• **DIRECTIVE**
Scan the entries below. Return every line that includes "Penetration".

BEGIN

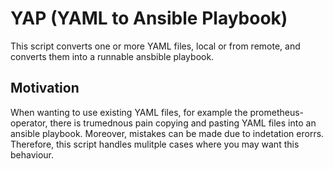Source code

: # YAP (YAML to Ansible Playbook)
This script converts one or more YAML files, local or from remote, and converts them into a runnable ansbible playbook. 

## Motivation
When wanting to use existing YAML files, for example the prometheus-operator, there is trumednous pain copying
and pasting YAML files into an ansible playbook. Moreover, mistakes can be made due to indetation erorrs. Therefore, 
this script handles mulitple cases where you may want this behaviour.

END
BEGIN

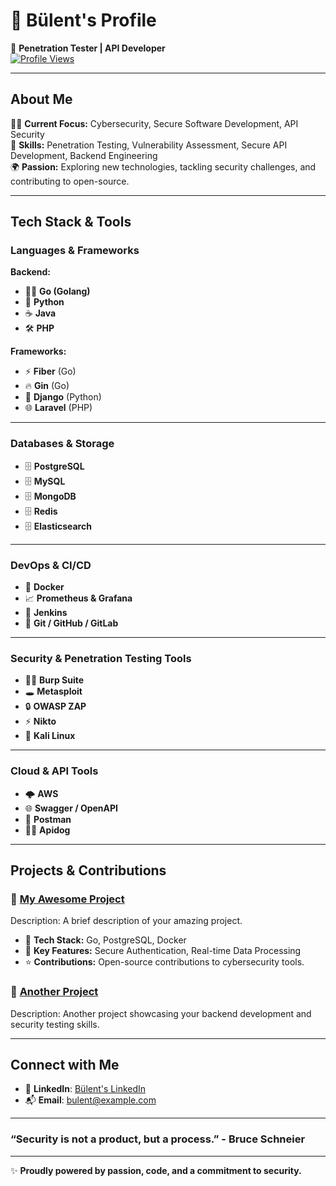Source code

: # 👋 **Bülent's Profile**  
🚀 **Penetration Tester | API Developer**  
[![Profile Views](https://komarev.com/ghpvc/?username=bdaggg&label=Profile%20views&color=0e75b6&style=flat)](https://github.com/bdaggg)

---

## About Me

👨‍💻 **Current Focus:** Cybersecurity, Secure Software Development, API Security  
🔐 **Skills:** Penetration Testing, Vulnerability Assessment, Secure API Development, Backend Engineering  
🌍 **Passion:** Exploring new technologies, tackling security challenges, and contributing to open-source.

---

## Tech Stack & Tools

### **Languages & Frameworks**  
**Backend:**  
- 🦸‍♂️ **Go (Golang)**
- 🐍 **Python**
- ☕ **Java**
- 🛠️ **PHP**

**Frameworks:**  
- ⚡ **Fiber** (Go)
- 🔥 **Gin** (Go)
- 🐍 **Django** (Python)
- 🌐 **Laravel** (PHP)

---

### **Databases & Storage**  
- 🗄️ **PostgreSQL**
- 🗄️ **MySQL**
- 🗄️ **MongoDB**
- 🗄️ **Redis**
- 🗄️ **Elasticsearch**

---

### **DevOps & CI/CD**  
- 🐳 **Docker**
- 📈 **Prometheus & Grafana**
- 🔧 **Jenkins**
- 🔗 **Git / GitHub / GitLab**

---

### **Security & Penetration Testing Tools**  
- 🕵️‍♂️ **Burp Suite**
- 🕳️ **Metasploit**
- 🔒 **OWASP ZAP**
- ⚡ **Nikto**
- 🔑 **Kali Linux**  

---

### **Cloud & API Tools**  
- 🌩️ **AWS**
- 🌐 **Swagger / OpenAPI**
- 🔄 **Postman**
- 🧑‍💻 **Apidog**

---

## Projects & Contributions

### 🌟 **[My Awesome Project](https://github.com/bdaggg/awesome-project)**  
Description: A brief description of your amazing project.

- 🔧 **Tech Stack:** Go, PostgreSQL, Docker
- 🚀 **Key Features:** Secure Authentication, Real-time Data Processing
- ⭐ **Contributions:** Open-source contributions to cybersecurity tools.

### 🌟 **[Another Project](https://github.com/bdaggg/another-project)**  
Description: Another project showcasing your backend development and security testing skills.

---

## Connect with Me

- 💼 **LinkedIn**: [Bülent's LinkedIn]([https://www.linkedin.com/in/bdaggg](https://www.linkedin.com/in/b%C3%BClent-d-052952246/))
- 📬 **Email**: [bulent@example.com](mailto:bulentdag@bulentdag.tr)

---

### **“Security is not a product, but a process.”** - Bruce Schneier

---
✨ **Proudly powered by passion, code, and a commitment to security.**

END
BEGIN

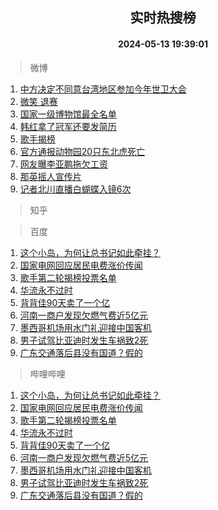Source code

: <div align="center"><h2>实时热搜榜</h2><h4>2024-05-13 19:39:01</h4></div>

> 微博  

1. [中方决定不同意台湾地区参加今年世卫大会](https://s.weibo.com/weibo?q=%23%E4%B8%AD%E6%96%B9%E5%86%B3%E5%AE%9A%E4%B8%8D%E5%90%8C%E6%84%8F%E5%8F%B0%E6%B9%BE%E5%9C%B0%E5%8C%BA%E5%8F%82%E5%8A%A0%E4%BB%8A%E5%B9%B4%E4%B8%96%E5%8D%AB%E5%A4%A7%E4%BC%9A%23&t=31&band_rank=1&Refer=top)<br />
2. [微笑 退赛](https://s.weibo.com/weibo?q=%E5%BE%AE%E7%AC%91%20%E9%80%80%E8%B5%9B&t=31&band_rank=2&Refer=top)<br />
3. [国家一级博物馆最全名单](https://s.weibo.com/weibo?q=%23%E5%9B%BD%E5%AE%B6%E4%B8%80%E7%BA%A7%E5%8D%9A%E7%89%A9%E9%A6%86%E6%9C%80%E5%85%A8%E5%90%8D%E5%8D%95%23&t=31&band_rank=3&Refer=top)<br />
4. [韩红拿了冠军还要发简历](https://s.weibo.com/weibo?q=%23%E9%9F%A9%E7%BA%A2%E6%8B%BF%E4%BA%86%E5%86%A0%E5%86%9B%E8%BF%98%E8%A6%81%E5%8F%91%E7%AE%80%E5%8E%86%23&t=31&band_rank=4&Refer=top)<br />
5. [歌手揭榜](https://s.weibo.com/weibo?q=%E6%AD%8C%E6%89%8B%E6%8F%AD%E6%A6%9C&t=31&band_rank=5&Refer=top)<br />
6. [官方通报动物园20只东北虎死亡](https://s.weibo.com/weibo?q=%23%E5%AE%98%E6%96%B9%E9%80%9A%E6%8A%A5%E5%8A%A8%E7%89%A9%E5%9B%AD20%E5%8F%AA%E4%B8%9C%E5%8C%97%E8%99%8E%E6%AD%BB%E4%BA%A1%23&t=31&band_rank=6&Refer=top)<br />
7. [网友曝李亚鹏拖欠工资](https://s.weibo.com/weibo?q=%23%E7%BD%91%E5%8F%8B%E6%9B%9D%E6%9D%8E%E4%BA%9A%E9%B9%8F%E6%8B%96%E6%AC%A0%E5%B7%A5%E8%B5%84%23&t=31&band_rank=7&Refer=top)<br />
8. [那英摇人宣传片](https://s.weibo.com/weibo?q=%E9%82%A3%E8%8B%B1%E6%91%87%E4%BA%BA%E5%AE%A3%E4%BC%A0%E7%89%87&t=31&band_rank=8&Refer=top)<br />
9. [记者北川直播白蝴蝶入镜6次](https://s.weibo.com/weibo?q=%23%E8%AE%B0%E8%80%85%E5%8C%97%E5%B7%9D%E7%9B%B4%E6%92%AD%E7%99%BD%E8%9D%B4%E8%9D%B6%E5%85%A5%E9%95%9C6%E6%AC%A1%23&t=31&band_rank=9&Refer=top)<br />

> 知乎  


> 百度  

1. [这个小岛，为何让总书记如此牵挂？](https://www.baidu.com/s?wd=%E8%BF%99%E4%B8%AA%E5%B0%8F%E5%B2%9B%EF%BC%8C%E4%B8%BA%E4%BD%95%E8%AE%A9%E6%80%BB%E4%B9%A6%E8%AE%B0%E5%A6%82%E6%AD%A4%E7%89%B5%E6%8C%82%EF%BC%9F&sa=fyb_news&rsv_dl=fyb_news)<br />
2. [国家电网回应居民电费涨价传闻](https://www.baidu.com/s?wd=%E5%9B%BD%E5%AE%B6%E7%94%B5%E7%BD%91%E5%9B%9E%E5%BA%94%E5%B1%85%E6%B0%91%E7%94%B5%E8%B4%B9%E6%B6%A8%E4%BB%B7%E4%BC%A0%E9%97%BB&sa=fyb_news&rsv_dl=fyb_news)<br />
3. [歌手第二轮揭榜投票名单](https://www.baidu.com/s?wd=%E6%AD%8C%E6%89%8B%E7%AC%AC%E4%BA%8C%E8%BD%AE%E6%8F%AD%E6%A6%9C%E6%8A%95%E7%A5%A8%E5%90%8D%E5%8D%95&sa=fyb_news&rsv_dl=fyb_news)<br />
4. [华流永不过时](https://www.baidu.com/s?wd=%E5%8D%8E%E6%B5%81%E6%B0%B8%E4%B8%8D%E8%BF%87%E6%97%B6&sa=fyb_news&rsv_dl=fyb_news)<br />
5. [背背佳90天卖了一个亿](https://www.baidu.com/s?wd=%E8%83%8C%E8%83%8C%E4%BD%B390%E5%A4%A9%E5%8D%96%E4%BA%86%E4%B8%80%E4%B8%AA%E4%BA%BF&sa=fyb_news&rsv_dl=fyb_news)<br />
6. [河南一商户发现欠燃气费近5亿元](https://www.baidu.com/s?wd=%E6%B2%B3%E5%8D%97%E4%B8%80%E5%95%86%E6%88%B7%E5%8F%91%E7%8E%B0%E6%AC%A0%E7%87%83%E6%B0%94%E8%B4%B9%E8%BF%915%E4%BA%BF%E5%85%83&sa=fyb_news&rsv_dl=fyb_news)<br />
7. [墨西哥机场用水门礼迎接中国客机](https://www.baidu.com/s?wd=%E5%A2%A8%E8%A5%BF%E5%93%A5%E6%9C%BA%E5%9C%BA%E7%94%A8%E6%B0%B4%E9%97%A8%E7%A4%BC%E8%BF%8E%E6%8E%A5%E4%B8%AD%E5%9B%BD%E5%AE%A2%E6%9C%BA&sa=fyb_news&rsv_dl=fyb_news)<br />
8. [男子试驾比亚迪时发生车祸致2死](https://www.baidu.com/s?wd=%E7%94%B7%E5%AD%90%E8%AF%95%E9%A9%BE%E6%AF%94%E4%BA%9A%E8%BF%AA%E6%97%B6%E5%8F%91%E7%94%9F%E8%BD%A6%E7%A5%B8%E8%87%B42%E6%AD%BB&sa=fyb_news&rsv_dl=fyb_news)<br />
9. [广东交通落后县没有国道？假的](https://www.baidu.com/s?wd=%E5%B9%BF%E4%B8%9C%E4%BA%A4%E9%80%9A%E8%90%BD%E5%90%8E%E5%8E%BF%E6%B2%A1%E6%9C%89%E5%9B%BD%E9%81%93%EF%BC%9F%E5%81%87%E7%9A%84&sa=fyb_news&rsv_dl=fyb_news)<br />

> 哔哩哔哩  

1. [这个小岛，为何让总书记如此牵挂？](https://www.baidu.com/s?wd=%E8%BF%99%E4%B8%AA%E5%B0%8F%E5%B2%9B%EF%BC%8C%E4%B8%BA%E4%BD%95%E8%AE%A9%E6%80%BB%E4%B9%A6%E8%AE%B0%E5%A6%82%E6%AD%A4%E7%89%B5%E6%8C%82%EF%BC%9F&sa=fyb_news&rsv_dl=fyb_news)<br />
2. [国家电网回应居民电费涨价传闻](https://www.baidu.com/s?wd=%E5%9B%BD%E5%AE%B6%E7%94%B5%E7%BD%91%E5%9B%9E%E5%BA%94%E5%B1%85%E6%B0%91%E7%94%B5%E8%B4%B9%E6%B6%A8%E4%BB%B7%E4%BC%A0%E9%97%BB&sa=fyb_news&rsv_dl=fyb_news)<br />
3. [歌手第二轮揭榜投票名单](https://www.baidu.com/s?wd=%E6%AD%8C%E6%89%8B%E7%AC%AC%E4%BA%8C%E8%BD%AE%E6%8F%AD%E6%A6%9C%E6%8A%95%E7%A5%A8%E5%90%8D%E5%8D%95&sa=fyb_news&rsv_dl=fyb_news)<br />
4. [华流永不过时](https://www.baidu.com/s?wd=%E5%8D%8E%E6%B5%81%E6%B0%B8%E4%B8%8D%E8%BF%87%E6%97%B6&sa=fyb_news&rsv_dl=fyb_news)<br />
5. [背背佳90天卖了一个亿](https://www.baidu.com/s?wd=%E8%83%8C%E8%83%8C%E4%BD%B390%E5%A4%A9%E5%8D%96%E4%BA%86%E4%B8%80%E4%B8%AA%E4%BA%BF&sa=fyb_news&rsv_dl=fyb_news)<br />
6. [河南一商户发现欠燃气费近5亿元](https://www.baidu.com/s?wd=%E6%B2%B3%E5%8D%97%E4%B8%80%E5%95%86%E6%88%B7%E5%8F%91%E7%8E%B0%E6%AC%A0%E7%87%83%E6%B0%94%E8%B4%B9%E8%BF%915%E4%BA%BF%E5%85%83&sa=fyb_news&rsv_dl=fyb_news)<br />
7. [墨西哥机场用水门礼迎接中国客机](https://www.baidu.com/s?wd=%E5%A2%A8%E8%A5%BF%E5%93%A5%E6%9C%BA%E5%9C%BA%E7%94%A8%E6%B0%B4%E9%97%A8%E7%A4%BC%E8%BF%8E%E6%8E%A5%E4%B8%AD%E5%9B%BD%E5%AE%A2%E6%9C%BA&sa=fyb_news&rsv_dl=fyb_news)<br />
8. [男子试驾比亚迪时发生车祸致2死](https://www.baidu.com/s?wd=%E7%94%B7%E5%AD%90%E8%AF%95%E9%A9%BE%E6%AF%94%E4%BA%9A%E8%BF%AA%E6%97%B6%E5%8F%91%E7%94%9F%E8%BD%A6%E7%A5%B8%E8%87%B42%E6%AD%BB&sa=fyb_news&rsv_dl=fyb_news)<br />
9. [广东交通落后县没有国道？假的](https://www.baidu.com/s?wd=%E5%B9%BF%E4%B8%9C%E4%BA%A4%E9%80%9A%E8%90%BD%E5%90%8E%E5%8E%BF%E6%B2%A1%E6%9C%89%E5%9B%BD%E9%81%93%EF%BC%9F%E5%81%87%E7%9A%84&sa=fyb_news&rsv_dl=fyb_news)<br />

END

• **EXERCISE OUTPUT**
🚀 **Penetration Tester | API Developer**  
🔐 **Skills:** Penetration Testing, Vulnerability Assessment, Secure API Development, Backend Engineering  
### **Security & Penetration Testing Tools**  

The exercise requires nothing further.